··· Data for this exercise

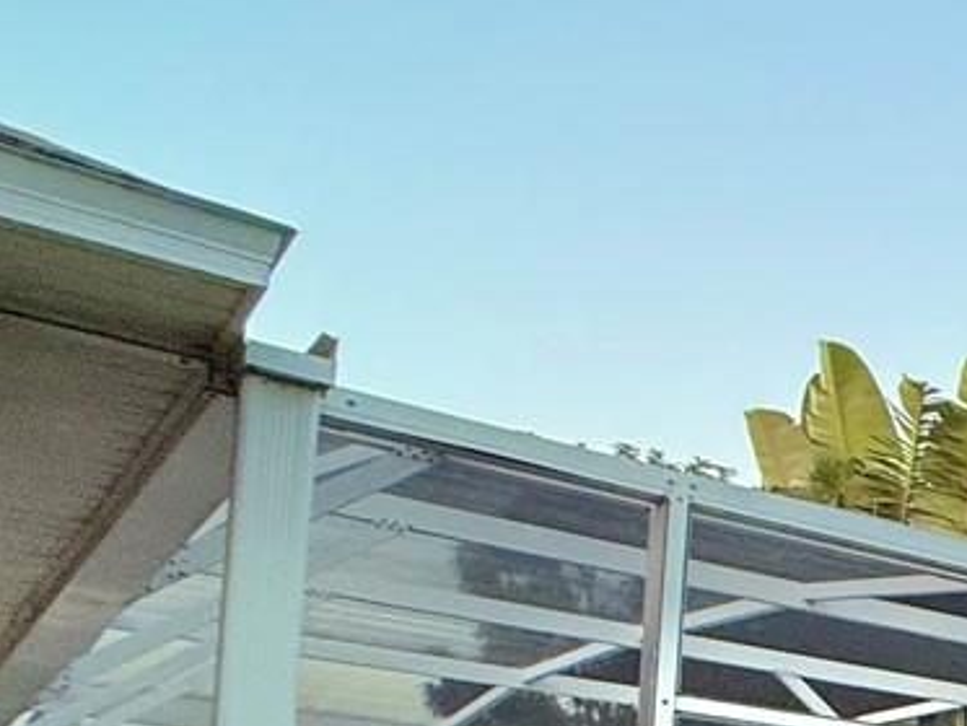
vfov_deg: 21.9
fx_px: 1677
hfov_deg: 18.1
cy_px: 954
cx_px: 2030
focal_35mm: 60
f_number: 2.2
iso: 80
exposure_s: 1/99
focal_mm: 2.22
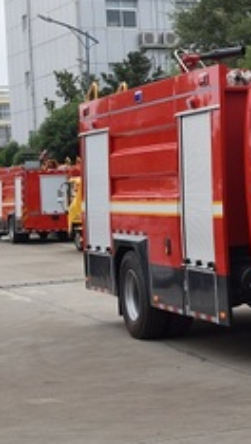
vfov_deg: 22.7
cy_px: 199
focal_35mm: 94
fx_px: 1109
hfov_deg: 12.4
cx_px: 344
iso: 400
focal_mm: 35
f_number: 6.3
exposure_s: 1/160
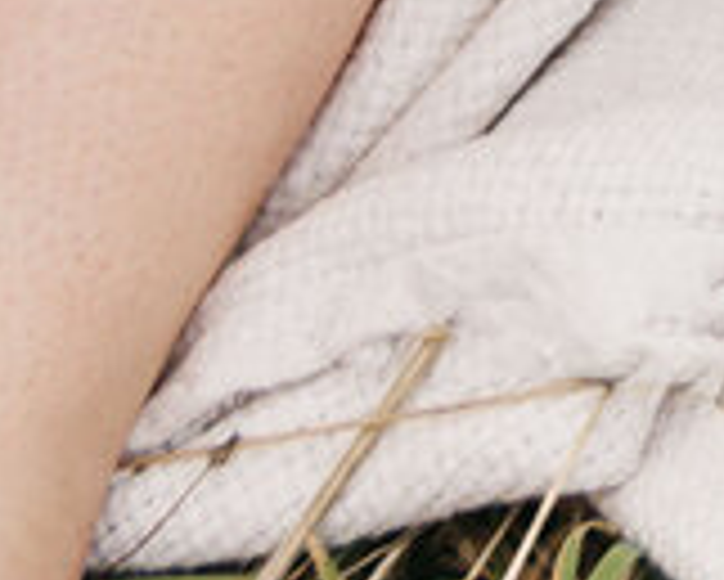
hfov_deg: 5.9
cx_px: 2437
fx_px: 6304
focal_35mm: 294
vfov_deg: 4.1
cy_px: -3093
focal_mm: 28
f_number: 9
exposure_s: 1/100
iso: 200
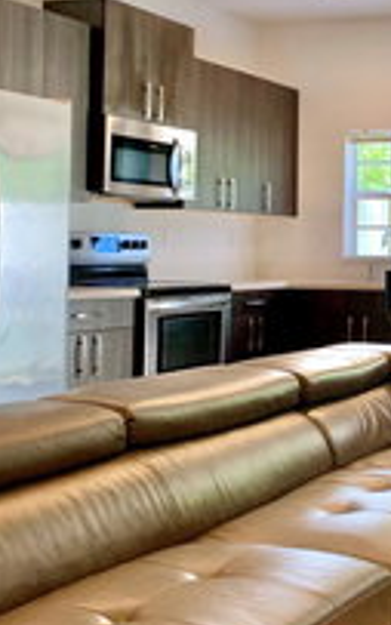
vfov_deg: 35.0
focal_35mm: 58
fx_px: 988
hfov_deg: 20.6
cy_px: 252
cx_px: 497
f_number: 1.8
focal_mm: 4.25
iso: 64
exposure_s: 1/60
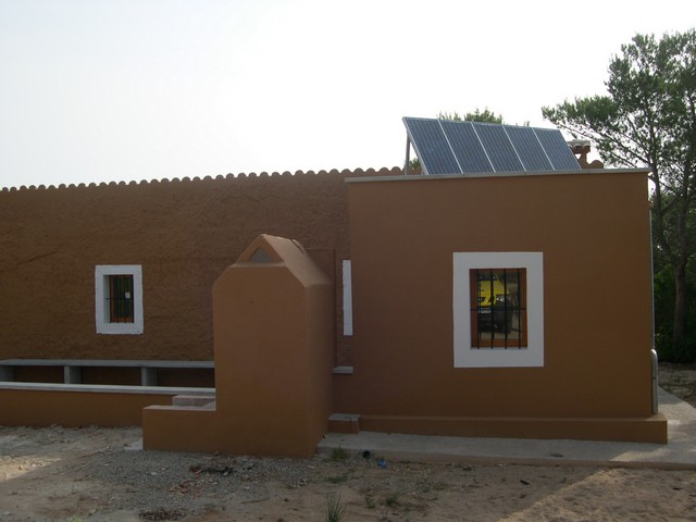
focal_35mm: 38
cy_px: 261
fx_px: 764
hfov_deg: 49.0
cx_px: 348
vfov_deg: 37.7
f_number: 7.6
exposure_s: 1/139
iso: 100
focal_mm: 8
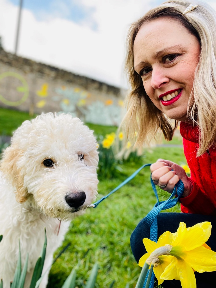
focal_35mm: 30
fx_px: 250
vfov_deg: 60.0
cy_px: 144
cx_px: 108
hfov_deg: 46.8
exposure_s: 1/136
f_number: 2.2
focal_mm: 2.71
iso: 25
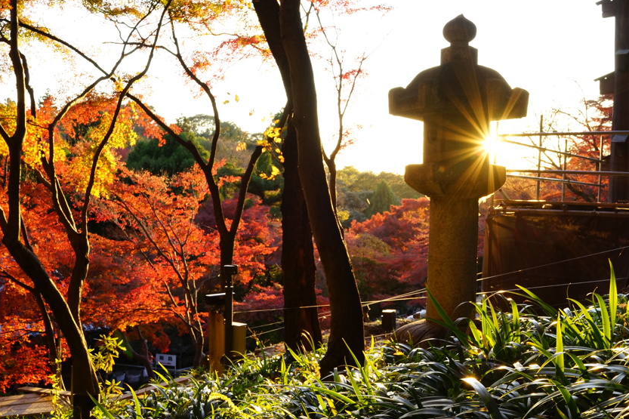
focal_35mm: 43
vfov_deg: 31.2
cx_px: 322
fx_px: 751
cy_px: 232
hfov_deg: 45.4
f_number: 11
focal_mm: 35
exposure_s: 1/50
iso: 800
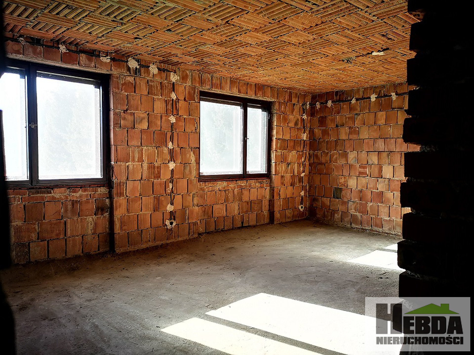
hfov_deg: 65.3
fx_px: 370
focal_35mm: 27
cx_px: 237
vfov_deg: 51.4
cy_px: 178
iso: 50
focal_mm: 3.95
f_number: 1.8
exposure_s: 4
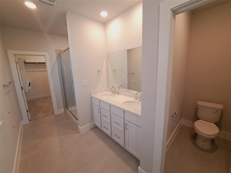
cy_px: 86
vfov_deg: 89.9
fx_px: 87
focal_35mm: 13
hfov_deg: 106.2
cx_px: 116
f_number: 2.2
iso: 80
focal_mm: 1.74
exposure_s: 1/40
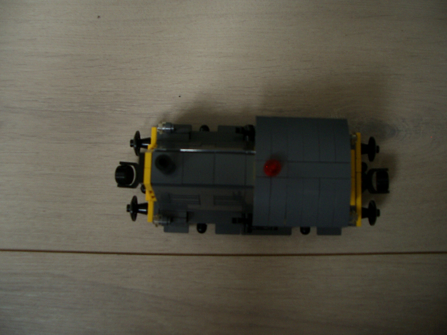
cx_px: 224
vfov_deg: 40.7
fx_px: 452
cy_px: 168
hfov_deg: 52.6
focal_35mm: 35
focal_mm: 5.8
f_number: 2.6
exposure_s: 1/8
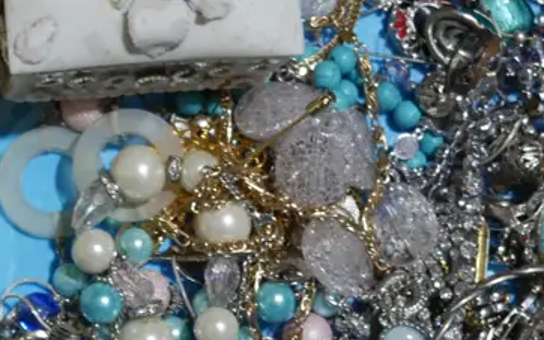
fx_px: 1867
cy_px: 65
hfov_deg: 16.4
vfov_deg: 10.4
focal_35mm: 126
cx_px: 101
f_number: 4.6
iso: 320
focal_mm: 21
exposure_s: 1/60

······

» **Assigned task**:
Restate the data word for word and exclude every picture.

» **Answer to this problem**:
vfov_deg: 21.9
fx_px: 1677
hfov_deg: 18.1
cy_px: 954
cx_px: 2030
focal_35mm: 60
f_number: 2.2
iso: 80
exposure_s: 1/99
focal_mm: 2.22
vfov_deg: 22.7
cy_px: 199
focal_35mm: 94
fx_px: 1109
hfov_deg: 12.4
cx_px: 344
iso: 400
focal_mm: 35
f_number: 6.3
exposure_s: 1/160
hfov_deg: 5.9
cx_px: 2437
fx_px: 6304
focal_35mm: 294
vfov_deg: 4.1
cy_px: -3093
focal_mm: 28
f_number: 9
exposure_s: 1/100
iso: 200
vfov_deg: 35.0
focal_35mm: 58
fx_px: 988
hfov_deg: 20.6
cy_px: 252
cx_px: 497
f_number: 1.8
focal_mm: 4.25
iso: 64
exposure_s: 1/60
focal_35mm: 38
cy_px: 261
fx_px: 764
hfov_deg: 49.0
cx_px: 348
vfov_deg: 37.7
f_number: 7.6
exposure_s: 1/139
iso: 100
focal_mm: 8
focal_35mm: 30
fx_px: 250
vfov_deg: 60.0
cy_px: 144
cx_px: 108
hfov_deg: 46.8
exposure_s: 1/136
f_number: 2.2
focal_mm: 2.71
iso: 25
focal_35mm: 43
vfov_deg: 31.2
cx_px: 322
fx_px: 751
cy_px: 232
hfov_deg: 45.4
f_number: 11
focal_mm: 35
exposure_s: 1/50
iso: 800
hfov_deg: 65.3
fx_px: 370
focal_35mm: 27
cx_px: 237
vfov_deg: 51.4
cy_px: 178
iso: 50
focal_mm: 3.95
f_number: 1.8
exposure_s: 4
cy_px: 86
vfov_deg: 89.9
fx_px: 87
focal_35mm: 13
hfov_deg: 106.2
cx_px: 116
f_number: 2.2
iso: 80
focal_mm: 1.74
exposure_s: 1/40
cx_px: 224
vfov_deg: 40.7
fx_px: 452
cy_px: 168
hfov_deg: 52.6
focal_35mm: 35
focal_mm: 5.8
f_number: 2.6
exposure_s: 1/8
fx_px: 1867
cy_px: 65
hfov_deg: 16.4
vfov_deg: 10.4
focal_35mm: 126
cx_px: 101
f_number: 4.6
iso: 320
focal_mm: 21
exposure_s: 1/60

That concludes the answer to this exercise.